Despite public suspicion of the bill, the opposition parties also struggled to gain momentum in blocking the bill, failing to rally voters or unite in defiance of the bill. The Japan Restoration Party and Your Party agreed with parts of the bill, but walked out in the committee vote, while the DPJ continued to voice their opposition long after the vote. Criticism of the bill ranged from outright rejection of the need to strengthen secrecy legislation to the bill’s lack of a third-party oversight and the LDP’s steamroller tactics in trying to ram it through parliament without sufficient discussion.
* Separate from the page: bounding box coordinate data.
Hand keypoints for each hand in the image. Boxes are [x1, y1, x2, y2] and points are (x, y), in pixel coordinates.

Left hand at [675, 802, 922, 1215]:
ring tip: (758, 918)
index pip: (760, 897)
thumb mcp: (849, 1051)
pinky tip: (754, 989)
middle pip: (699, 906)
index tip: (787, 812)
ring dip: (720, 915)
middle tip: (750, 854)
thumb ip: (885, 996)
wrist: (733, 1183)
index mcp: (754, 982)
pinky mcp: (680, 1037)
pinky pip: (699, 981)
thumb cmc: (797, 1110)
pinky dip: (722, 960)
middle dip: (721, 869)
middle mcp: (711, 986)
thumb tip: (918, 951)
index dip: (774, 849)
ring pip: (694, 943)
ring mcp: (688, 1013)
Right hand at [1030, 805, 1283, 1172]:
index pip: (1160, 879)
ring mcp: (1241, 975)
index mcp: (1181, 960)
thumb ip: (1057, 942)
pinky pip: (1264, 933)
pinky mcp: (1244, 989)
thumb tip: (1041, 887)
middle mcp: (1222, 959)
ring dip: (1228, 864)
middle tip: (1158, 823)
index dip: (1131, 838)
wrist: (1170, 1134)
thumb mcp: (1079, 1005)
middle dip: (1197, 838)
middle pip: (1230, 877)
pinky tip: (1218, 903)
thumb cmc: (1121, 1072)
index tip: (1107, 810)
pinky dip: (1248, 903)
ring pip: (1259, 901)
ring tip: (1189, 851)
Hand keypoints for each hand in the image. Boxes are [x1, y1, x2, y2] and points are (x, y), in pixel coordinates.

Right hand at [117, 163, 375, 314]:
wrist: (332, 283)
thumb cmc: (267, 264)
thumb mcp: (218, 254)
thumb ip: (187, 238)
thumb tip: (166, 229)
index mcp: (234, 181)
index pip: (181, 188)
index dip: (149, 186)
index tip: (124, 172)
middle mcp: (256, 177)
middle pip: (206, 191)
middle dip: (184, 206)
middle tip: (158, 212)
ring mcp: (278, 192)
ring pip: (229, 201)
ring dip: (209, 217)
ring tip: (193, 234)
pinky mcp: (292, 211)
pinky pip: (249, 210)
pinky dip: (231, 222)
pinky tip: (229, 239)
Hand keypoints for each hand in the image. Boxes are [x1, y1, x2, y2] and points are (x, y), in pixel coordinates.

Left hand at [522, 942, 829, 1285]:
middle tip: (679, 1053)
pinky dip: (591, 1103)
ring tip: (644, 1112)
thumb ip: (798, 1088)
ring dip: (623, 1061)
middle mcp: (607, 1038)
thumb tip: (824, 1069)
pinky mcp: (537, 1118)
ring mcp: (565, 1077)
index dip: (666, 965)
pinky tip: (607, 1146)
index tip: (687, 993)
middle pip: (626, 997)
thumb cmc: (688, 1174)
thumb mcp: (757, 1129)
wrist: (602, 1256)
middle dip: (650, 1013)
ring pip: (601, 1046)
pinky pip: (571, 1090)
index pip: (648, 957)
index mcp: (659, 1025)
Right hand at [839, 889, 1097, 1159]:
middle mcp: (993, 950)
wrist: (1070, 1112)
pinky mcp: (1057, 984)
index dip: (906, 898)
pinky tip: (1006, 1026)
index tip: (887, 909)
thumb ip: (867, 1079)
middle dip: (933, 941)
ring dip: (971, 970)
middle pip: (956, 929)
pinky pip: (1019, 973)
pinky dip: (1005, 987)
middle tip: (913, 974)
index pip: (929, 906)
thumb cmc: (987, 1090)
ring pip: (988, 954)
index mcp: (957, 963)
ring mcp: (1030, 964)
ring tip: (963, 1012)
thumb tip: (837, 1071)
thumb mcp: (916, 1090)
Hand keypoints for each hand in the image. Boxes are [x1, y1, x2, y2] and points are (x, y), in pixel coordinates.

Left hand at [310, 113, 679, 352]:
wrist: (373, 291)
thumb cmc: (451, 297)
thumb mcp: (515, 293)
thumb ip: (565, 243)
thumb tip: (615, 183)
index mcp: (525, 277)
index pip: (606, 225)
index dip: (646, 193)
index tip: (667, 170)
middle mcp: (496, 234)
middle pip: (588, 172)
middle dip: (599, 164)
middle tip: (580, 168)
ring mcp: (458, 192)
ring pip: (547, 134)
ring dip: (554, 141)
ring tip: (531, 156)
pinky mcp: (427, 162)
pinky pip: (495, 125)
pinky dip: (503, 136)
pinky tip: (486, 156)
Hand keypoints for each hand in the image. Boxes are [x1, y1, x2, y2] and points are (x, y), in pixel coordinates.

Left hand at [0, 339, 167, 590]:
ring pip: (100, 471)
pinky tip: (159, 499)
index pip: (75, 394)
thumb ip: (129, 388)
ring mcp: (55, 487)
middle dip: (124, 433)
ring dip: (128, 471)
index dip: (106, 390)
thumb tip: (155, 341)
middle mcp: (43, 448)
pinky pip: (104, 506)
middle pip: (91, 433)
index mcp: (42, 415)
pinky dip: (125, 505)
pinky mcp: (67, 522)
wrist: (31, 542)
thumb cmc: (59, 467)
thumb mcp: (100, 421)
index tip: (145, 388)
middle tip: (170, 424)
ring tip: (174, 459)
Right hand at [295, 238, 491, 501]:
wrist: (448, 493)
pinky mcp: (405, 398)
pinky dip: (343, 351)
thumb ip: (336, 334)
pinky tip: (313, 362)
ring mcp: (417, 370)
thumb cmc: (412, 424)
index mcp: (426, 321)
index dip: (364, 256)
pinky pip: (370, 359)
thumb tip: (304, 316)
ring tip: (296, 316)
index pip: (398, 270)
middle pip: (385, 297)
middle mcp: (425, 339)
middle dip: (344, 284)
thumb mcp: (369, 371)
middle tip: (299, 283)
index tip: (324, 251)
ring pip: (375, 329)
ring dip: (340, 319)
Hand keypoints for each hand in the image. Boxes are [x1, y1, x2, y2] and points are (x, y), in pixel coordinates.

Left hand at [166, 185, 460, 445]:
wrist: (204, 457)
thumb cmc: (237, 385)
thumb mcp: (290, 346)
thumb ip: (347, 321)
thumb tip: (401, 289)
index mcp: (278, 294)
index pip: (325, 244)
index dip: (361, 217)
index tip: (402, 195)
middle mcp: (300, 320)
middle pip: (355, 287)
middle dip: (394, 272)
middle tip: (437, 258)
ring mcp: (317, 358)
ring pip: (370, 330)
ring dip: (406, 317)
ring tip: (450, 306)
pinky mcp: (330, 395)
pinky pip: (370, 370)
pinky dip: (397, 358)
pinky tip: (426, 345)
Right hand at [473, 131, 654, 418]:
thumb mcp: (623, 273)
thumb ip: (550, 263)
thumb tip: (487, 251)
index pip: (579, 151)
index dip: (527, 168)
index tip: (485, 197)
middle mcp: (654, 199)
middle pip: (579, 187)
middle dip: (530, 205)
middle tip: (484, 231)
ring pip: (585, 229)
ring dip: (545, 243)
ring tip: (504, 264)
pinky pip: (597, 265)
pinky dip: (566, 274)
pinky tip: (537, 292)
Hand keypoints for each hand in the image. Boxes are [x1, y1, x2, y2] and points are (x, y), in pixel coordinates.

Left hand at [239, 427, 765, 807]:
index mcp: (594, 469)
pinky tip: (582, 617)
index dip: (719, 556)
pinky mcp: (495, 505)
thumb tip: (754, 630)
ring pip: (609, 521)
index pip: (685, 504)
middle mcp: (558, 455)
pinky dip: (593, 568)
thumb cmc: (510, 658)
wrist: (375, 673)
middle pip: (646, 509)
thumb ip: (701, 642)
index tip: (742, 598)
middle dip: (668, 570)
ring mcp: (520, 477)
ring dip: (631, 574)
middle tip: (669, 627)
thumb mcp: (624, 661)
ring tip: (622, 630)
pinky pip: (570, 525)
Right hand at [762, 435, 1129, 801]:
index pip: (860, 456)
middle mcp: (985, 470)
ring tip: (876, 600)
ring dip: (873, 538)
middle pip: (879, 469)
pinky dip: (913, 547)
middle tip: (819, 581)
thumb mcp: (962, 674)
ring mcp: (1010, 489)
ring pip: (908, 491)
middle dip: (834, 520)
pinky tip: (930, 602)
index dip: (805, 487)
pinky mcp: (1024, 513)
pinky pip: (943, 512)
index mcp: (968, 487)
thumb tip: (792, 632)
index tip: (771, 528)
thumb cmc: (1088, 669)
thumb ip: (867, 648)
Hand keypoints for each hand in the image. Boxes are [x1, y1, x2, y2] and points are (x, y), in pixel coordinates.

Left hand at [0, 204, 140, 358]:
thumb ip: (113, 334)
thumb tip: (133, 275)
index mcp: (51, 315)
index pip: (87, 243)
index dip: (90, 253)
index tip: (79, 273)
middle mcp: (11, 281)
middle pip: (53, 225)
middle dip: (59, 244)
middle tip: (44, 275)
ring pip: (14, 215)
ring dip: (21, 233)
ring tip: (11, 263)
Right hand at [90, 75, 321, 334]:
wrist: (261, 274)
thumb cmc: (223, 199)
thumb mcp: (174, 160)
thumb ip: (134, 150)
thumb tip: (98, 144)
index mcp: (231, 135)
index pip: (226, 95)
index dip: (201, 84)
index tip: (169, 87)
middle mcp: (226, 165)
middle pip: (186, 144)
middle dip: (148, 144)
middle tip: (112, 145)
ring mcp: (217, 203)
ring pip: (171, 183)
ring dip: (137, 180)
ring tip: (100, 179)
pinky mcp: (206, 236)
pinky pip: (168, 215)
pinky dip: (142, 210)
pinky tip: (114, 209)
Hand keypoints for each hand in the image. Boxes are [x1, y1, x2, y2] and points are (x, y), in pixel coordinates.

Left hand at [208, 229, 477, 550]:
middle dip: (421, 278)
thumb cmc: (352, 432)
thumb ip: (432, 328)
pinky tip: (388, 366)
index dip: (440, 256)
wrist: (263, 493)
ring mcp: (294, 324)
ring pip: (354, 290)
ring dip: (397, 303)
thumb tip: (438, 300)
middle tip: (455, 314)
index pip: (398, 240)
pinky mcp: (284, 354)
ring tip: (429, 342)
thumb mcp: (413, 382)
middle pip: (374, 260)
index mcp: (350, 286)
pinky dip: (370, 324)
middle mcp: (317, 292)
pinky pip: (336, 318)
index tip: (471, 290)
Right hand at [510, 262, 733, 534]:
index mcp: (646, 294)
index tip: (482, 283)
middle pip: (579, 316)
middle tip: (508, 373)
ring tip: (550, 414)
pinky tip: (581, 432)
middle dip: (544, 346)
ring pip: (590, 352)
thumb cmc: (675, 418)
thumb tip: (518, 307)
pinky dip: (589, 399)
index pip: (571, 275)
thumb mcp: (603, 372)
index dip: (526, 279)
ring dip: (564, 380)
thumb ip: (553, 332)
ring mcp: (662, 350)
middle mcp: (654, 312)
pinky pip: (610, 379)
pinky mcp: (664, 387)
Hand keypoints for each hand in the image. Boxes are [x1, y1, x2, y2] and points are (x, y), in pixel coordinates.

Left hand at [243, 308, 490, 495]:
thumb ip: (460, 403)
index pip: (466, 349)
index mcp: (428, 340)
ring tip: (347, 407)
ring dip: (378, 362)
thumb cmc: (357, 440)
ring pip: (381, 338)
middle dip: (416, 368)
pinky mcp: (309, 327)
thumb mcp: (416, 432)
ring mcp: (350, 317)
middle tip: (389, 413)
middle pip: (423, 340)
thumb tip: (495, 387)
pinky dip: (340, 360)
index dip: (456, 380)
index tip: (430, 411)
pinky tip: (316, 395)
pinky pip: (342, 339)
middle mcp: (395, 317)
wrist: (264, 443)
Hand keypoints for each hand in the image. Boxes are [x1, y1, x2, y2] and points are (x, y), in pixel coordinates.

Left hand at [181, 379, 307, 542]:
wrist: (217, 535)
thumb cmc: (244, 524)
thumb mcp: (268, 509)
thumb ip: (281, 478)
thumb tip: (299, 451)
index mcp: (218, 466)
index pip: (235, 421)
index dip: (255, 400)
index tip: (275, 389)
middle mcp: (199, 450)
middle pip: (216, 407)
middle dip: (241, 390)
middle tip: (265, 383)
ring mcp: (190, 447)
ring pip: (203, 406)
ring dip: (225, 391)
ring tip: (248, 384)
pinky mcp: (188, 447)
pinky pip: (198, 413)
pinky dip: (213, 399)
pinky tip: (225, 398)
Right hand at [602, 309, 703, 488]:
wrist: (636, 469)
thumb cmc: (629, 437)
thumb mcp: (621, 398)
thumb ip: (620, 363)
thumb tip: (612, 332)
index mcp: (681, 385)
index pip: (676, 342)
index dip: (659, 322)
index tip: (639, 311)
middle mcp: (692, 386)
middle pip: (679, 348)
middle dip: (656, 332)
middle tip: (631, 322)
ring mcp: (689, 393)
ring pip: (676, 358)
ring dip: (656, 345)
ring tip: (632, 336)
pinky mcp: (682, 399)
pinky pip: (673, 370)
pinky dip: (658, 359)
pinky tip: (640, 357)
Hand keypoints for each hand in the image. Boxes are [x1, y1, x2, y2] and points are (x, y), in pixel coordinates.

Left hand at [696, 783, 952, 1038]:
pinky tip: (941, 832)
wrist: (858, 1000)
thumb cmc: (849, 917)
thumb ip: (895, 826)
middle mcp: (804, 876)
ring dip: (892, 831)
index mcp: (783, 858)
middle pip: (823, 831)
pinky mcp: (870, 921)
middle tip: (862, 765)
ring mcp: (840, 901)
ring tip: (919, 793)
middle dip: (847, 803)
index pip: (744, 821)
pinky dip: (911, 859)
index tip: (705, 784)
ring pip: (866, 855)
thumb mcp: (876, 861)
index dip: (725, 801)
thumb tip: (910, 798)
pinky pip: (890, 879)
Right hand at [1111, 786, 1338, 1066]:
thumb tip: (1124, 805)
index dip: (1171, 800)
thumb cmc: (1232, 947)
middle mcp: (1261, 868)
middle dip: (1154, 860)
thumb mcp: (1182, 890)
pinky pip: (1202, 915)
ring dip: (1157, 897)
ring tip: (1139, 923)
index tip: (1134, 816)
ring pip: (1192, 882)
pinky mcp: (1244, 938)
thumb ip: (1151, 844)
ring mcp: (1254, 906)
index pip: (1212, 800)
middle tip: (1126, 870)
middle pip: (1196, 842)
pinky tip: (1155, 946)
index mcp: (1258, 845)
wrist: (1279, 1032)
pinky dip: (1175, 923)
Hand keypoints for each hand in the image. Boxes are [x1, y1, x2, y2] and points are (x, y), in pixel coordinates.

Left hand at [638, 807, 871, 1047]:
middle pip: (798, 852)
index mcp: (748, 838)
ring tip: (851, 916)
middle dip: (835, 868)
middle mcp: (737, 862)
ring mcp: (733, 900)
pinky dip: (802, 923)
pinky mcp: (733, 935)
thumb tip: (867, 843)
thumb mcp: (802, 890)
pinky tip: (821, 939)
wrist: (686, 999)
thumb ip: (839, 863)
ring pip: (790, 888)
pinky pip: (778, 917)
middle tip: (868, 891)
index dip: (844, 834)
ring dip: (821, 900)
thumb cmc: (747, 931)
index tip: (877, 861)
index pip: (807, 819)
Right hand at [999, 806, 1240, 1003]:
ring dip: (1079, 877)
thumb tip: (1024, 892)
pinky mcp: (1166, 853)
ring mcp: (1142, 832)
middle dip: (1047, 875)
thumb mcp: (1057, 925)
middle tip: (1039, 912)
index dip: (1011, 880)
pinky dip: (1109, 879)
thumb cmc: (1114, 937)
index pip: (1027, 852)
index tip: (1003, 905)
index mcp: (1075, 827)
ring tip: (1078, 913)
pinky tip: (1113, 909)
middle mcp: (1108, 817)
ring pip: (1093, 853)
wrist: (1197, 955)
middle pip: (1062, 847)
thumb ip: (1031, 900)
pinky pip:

Thursday’s ruckus in the security committee, widely broadcast on the evening television news, hardly gave the impression of a united opposition tackling an overreaching government, or a patient administration with a sympathetic ear to opposition concerns.

“It’s making a mockery of parliament,” said DPJ lawmaker Tetsuro Fukuyama after the bill was passed by the committee. If such force is allowed, “the opposition is completely superfluous. It’s past infuriating,” he said. “It’s pathetic.”